I believe I have come a long way. I’m not that girl anymore. The one who believes she has no friends and a boring life. Who spent too much time wondering what others thought or said about her behind her back; the girl who thinks a boy will never love her. Who thinks she’ll be forever alone. I have grown – become independent. I believe in myself. And every passing day my confidence grows. I smile much more that I imagine I’ve got dimples. I walk with my head held high but I still look away. I’ve stopped looking down at the ground. Instead I look away. I keep my head held high and my eyes firmly set at the horizon. At least I don’t look down. I have come a long way, haven’t I?

I’m not the girl who used food to ease the pain. Who sometimes found something sharp and dragged it over the skin on my arm. Never deep enough, afraid it would leave a permanent mark. I have one and that’s enough. It’s a constant reminder. Easily visible to me because I know it’s there.

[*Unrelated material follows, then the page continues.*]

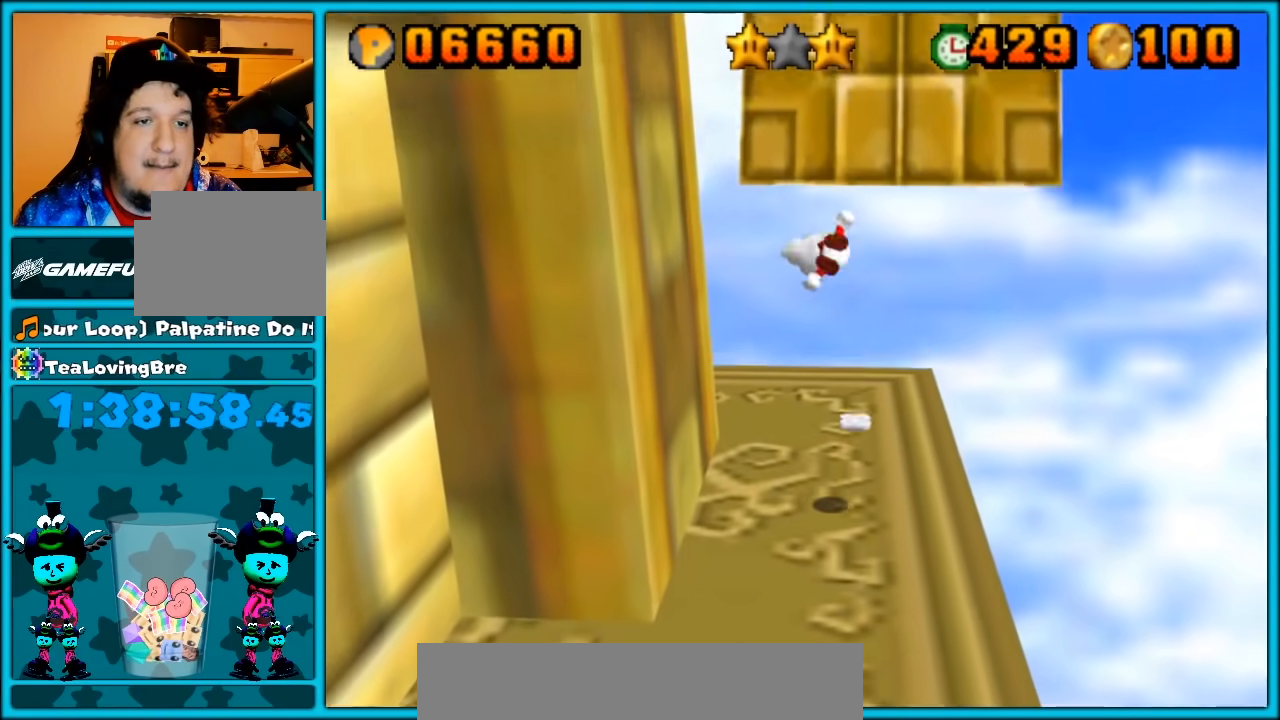
{"buttons": [], "left_stick": "up-right", "button_events": [[183, "C_DOWN", "down"], [183, "C_RIGHT", "down"], [317, "C_DOWN", "up"], [317, "C_RIGHT", "up"]]}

I’m not proud. It’s was a way – a way to deal with the pain when tears wasn’t enough. Tears eventually became obsolete. They were always there but wasn’t enough to numb the pain. Food did. So I gained weight. I started to hate my reflection. Didn’t look at myself in the mirror – I became ashamed of who I was. Now, I look back and realize I wouldn’t want to be anyone else. Sure, my past has made me create a wall around myself but as time goes by it becomes easier for people to push through. Brick by brick I’m removing it and I’m starting to believe it won’t be long till it’s all gone. It has taken a lot of time – several years – and hard work. But gradually I’m getting there, to the place where I want to be. I’m becoming me. Life used to scare me. Not anymore. I go to bed at night, eager to great a new day. Still, I don’t exactly jump out of bed when the alarm goes off at 6:45 a.m. but I don’t fear the day anymore. I greet it; after I’ve had my coffee.